◆ Task
Which of the lines below holds the string "Pensions"? Copy every line that does.

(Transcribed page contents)
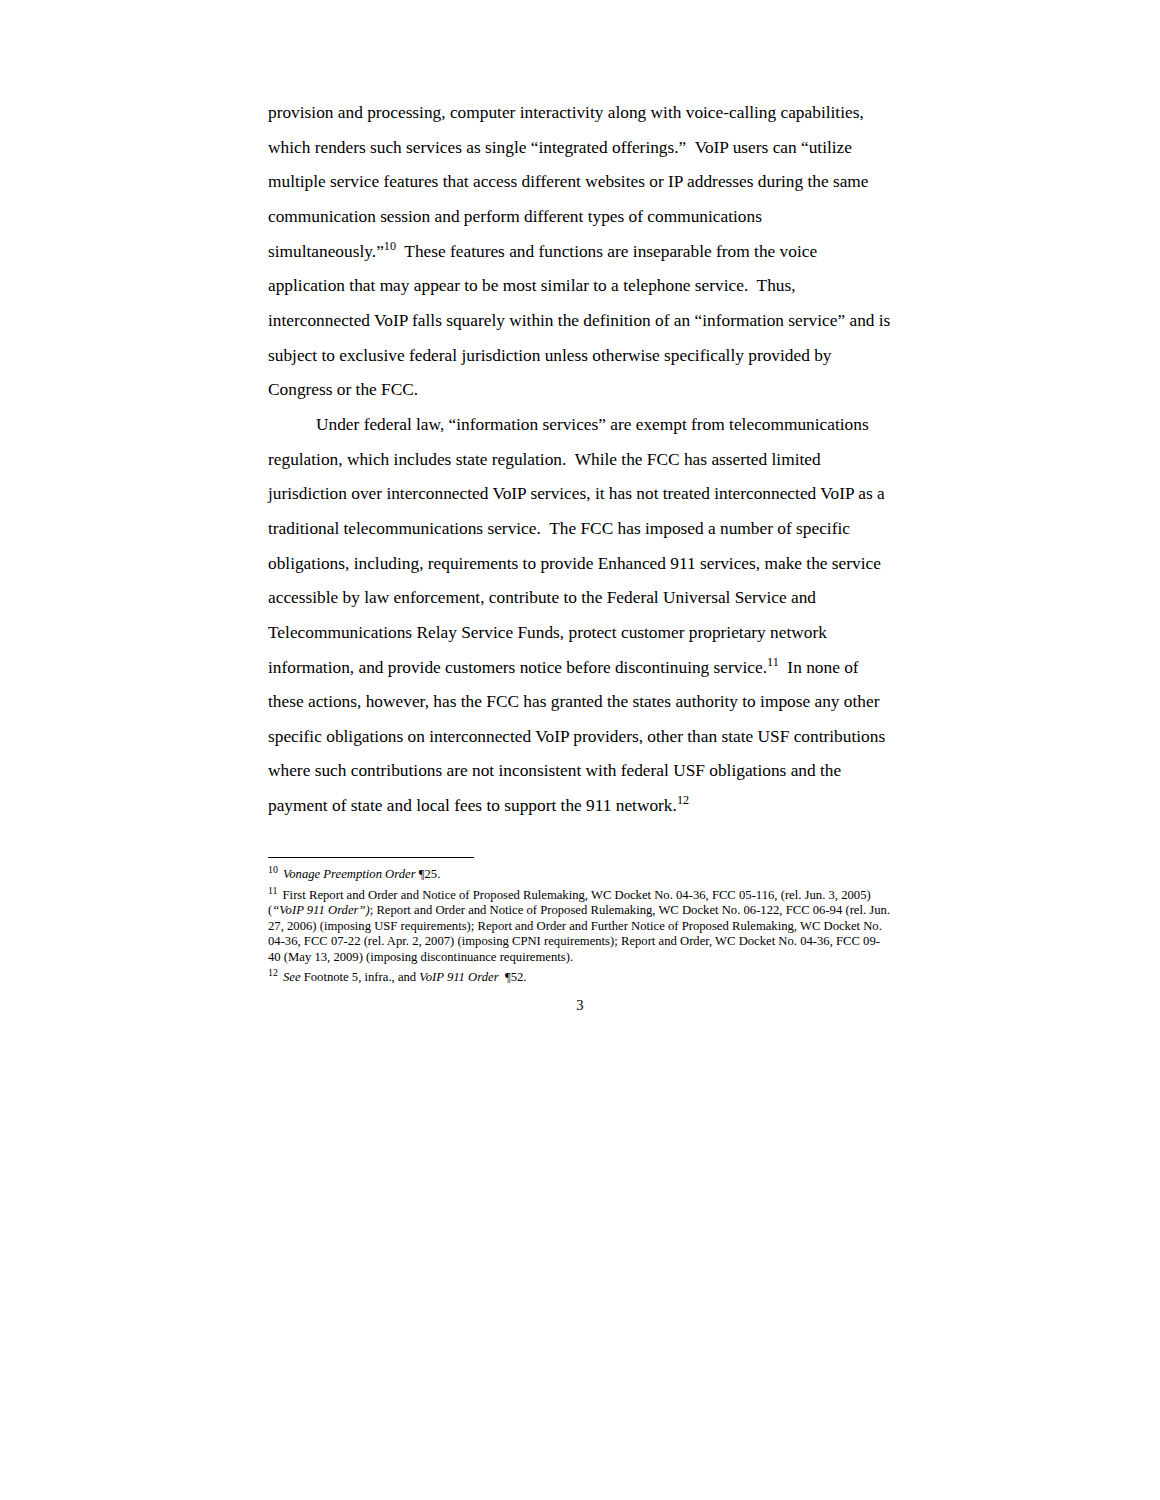provision and processing, computer interactivity along with voice-calling capabilities, which renders such services as single “integrated offerings.” VoIP users can “utilize multiple service features that access different websites or IP addresses during the same communication session and perform different types of communications simultaneously.”10 These features and functions are inseparable from the voice application that may appear to be most similar to a telephone service. Thus, interconnected VoIP falls squarely within the definition of an “information service” and is subject to exclusive federal jurisdiction unless otherwise specifically provided by Congress or the FCC.
Under federal law, “information services” are exempt from telecommunications regulation, which includes state regulation. While the FCC has asserted limited jurisdiction over interconnected VoIP services, it has not treated interconnected VoIP as a traditional telecommunications service. The FCC has imposed a number of specific obligations, including, requirements to provide Enhanced 911 services, make the service accessible by law enforcement, contribute to the Federal Universal Service and Telecommunications Relay Service Funds, protect customer proprietary network information, and provide customers notice before discontinuing service.11 In none of these actions, however, has the FCC has granted the states authority to impose any other specific obligations on interconnected VoIP providers, other than state USF contributions where such contributions are not inconsistent with federal USF obligations and the payment of state and local fees to support the 911 network.12
10 Vonage Preemption Order ¶25.
11 First Report and Order and Notice of Proposed Rulemaking, WC Docket No. 04-36, FCC 05-116, (rel. Jun. 3, 2005) (“VoIP 911 Order”); Report and Order and Notice of Proposed Rulemaking, WC Docket No. 06-122, FCC 06-94 (rel. Jun. 27, 2006) (imposing USF requirements); Report and Order and Further Notice of Proposed Rulemaking, WC Docket No. 04-36, FCC 07-22 (rel. Apr. 2, 2007) (imposing CPNI requirements); Report and Order, WC Docket No. 04-36, FCC 09-40 (May 13, 2009) (imposing discontinuance requirements).
12 See Footnote 5, infra., and VoIP 911 Order ¶52.
3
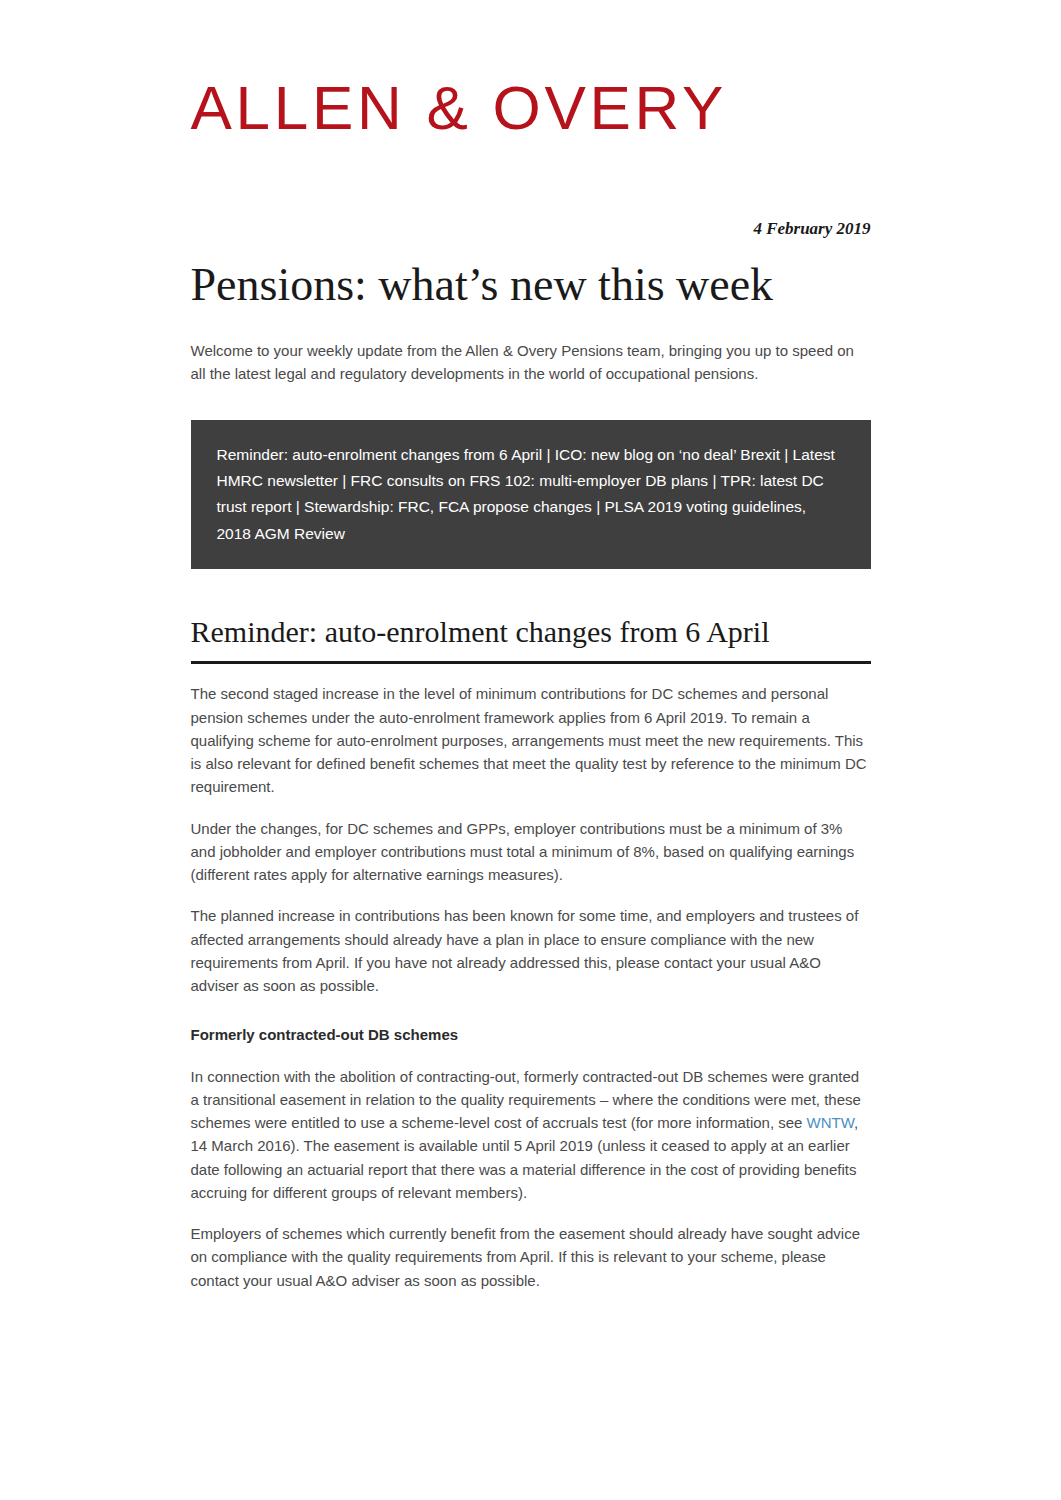ALLEN & OVERY
4 February 2019
Pensions: what’s new this week
Welcome to your weekly update from the Allen & Overy Pensions team, bringing you up to speed on all the latest legal and regulatory developments in the world of occupational pensions.
Reminder: auto-enrolment changes from 6 April | ICO: new blog on ‘no deal’ Brexit | Latest HMRC newsletter | FRC consults on FRS 102: multi-employer DB plans | TPR: latest DC trust report | Stewardship: FRC, FCA propose changes | PLSA 2019 voting guidelines, 2018 AGM Review
Reminder: auto-enrolment changes from 6 April
The second staged increase in the level of minimum contributions for DC schemes and personal pension schemes under the auto-enrolment framework applies from 6 April 2019. To remain a qualifying scheme for auto-enrolment purposes, arrangements must meet the new requirements. This is also relevant for defined benefit schemes that meet the quality test by reference to the minimum DC requirement.
Under the changes, for DC schemes and GPPs, employer contributions must be a minimum of 3% and jobholder and employer contributions must total a minimum of 8%, based on qualifying earnings (different rates apply for alternative earnings measures).
The planned increase in contributions has been known for some time, and employers and trustees of affected arrangements should already have a plan in place to ensure compliance with the new requirements from April. If you have not already addressed this, please contact your usual A&O adviser as soon as possible.
Formerly contracted-out DB schemes
In connection with the abolition of contracting-out, formerly contracted-out DB schemes were granted a transitional easement in relation to the quality requirements – where the conditions were met, these schemes were entitled to use a scheme-level cost of accruals test (for more information, see WNTW, 14 March 2016). The easement is available until 5 April 2019 (unless it ceased to apply at an earlier date following an actuarial report that there was a material difference in the cost of providing benefits accruing for different groups of relevant members).
Employers of schemes which currently benefit from the easement should already have sought advice on compliance with the quality requirements from April. If this is relevant to your scheme, please contact your usual A&O adviser as soon as possible.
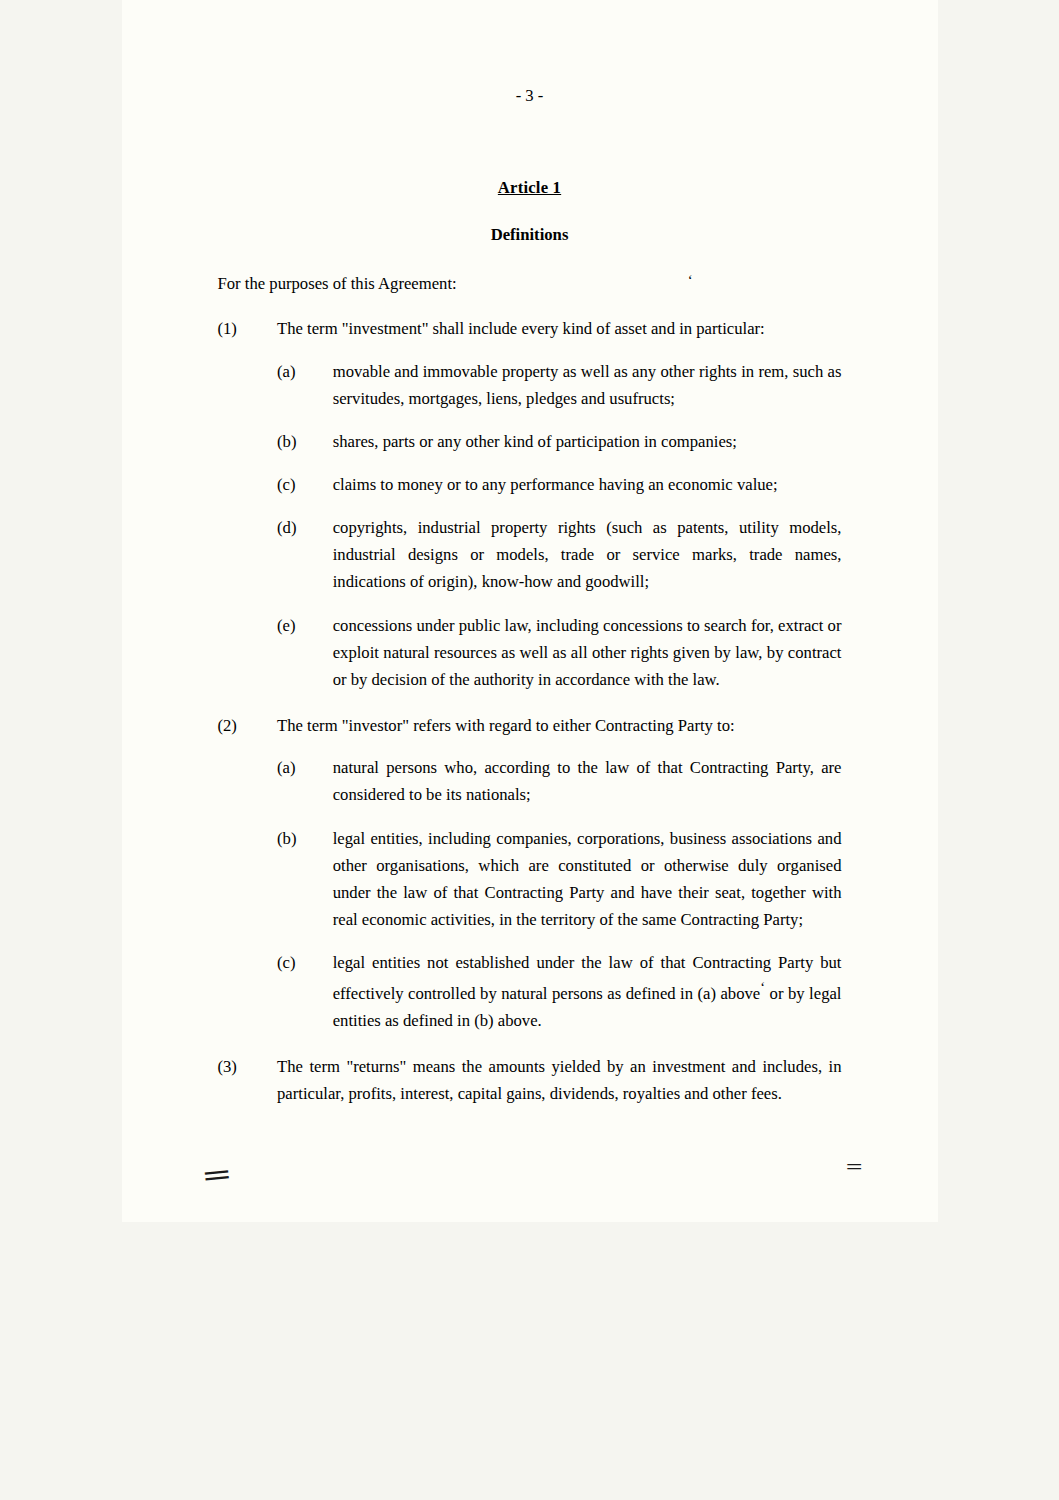- 3 -
Article 1
Definitions
For the purposes of this Agreement:‘
(1) The term "investment" shall include every kind of asset and in particular:
(a) movable and immovable property as well as any other rights in rem, such as servitudes, mortgages, liens, pledges and usufructs;
(b) shares, parts or any other kind of participation in companies;
(c) claims to money or to any performance having an economic value;
(d) copyrights, industrial property rights (such as patents, utility models, industrial designs or models, trade or service marks, trade names, indications of origin), know-how and goodwill;
(e) concessions under public law, including concessions to search for, extract or exploit natural resources as well as all other rights given by law, by contract or by decision of the authority in accordance with the law.
(2) The term "investor" refers with regard to either Contracting Party to:
(a) natural persons who, according to the law of that Contracting Party, are considered to be its nationals;
(b) legal entities, including companies, corporations, business associations and other organisations, which are constituted or otherwise duly organised under the law of that Contracting Party and have their seat, together with real economic activities, in the territory of the same Contracting Party;
(c) legal entities not established under the law of that Contracting Party but effectively controlled by natural persons as defined in (a) above‘ or by legal entities as defined in (b) above.
(3) The term "returns" means the amounts yielded by an investment and includes, in particular, profits, interest, capital gains, dividends, royalties and other fees.
‗
‗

◆ Problem solution
Pensions: what’s new this week
Welcome to your weekly update from the Allen & Overy Pensions team, bringing you up to speed on all the latest legal and regulatory developments in the world of occupational pensions.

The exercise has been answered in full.